Unfortunately that was the model I had in mind when I wrote that. I used it for maybe a month (I'm pretty sure), and my experience just wasn't as good as yours. It may be better than what preceded it, but it still drove me crazy. I came away with the conclusion that ASR as a technology just isn't there yet.

(and the conclusion that I need to prevent the return of RSI at all costs from now on. Don't get me wrong, I'm very thankful that talon does as well as it does. It was a job saver.)

Are you referring to the test you mentioned in this thread? https://news.ycombinator.com/item?id=26784732

If so, December predates Conformer, so you're talking about the sconv model, which is the model I was complaining about upthread - it was very polarizing with users, and despite the theoretical WER improvements, the errors were much more catastrophic than the model that preceded it.

In either case, I'm constantly making improvements - I'm in the middle of a retrain that fixes some of the biggest issues (such as misrecognizing some short commands as numbers), and I've done a lot of other work recently that has really polished up the experience with the existing model.
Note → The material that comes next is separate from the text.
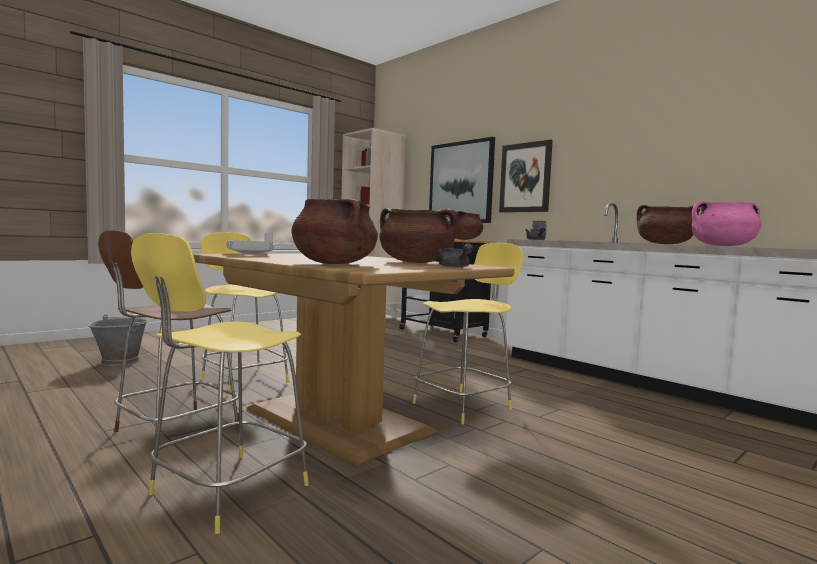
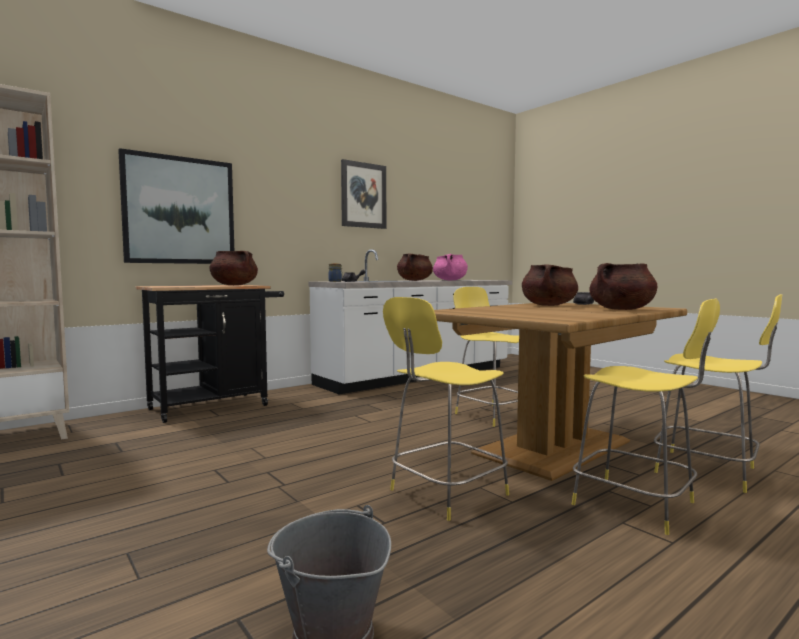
camera: 85 degrees left, 0 degrees up
(173, 432) = (638, 505): brown stool -> yellow stool
(251, 254) = (539, 316): grey tray -> none
(525, 177) = (273, 217): picture -> picture (363, 195)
Your story reminds me of what's happened to Google's voice recognition over the last five years or so. It used to mis-hear words, but now it actively alters grammar and inserts words that sound nothing like what I actually said. Just try getting it to type the word "o'clock".
At face value, actively altering grammar to words that you didn't say sounds like the language model is very heavily weighed. I'm curious if you mean the keyboard? Because that recently switched to on device I think, which means much smaller models and compute used.
The behavior I'm complaining about happens on both, though as best I can tell the voice typing decides whether to use on-device or cloud-based depending on the conditions when you use it. If you cut your data off you'll get word-by-word recognition, whereas most of the times you're connected the whole sentence will pop in at the same time indicating it used the cloud.
Yes! Perplexity is a great idea. Although you could technically have a low perplexity prediction that is not similar to the ground truth transcription.

CER is definitely more granular. There are papers that basically count Deletions, for example, as 0.5(D) when calculating WER - since they consider Deletions "less bad", but if these weights aren't standardized then WER scores will be super hard to compare.

Personally I think some metric including some type of perplexity is the way to go.

So I was looking at SotA loss functions from a few years ago that weighted the CTC loss by the WER of the decoded phrase.

Could we generalize the WER weighting to optimize for the domain?

Something like

weight = w1 * WER + w2 * phonetic similarity + ...

which also requires a hyperparameter search... But we are already dumping so many GPU hours here.

I assume this is already being investigated by Google, though?

There are some a similar techniques where you use evaluation metrics to decide which data to train on each epoch.

I wonder if you could make that parameter trainable instead of using a hyperparameter search for it.

For phonetic similarity I've been playing with a dual objective system that could be promising.